自治体病院のおよそ85%が赤字となっており、その赤字分は当然、税金を投入して補填することなりますが、長引く不況で税収不足となっている自治体の財政状況も悪化しており、医師不足を解消するための経費が地方の公立病院の財政難に追い討ちをかけています。

この状況を改善するため、総務省は2007年に公立病院改革ガイドラインを作成しました。その中で、公立病院を民間では困難な医療を担う病院として位置付け、都市部の公立病院は統廃合を検討すべきとしました。改革の主な方針は、経営の効率化、再編(統廃合)・ネットワーク化、経営形態の見直しとなっており、各地で県立・市立の病院の統合などが進んでいます。

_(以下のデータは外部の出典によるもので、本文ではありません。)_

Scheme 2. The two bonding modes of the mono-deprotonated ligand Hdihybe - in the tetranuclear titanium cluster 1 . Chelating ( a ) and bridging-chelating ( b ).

では日本の医療機関の7割を占めている民間の病院はどうでしょうか? 同調査によれば、医療法人立の病院は全体で2.1%の黒字となっています。しかし、診療報酬のマイナス改定が続いているこの10年、経営が厳しいのは民間も変わりはなく、赤字の病院が占める割合は公立より少ないものの、毎年3割から5割の民間病院が赤字となっています。

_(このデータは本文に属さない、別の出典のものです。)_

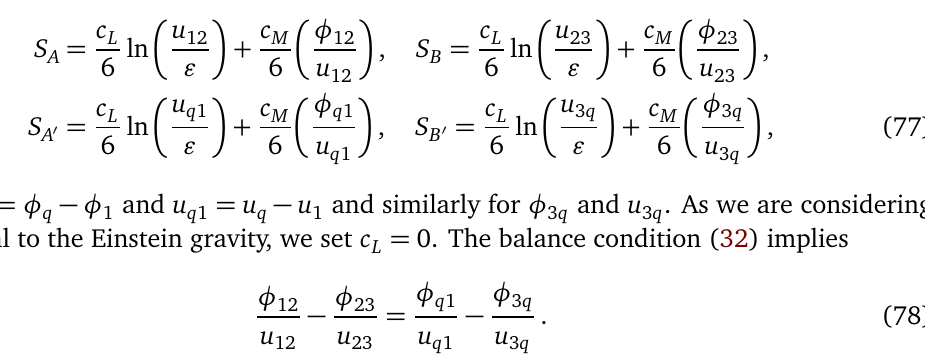
are the null i is just a point on γ . The figures b 2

病院を経営するうえで、地域の患者ニーズの把握は勿論のこと、巨額の設備や人材育成のための投資も必要です。高齢化社会に対応して介護施設や高齢者用マンションを併設する病院も登場してきており、経営体力に物を言わせて黒字幅を広げる勝ち組と、赤字幅が大きいため医師・看護師の争奪戦に破れて、診療科の閉鎖や規模縮小、倒産となる負け組みの格差が拡大しています。

今まで以上の経営効率化とコスト削減が病院に求められるようになった近年、注目されているのがアウトソーシング(外注化)の活用です。対象となる分野は入院患者への給食にはじまり、シーツや検査着等の洗濯、院内清掃、医療機器の保守点検、医療廃棄物の処理、検体検査、医療事務まで広範囲にわたっており、95%以上の病院が何らかのサービスを利用しています。

将来は在宅医療サポート、院内情報コンピューター・システム、院内物品管理などの分野のアウトソーシングが活発になると考えられています。なお、検体検査など患者さんへの影響が大きい分野のアウトソーシングは、厚生労働省令で定めた基準をクリアした業者のみが受託できるようになっています。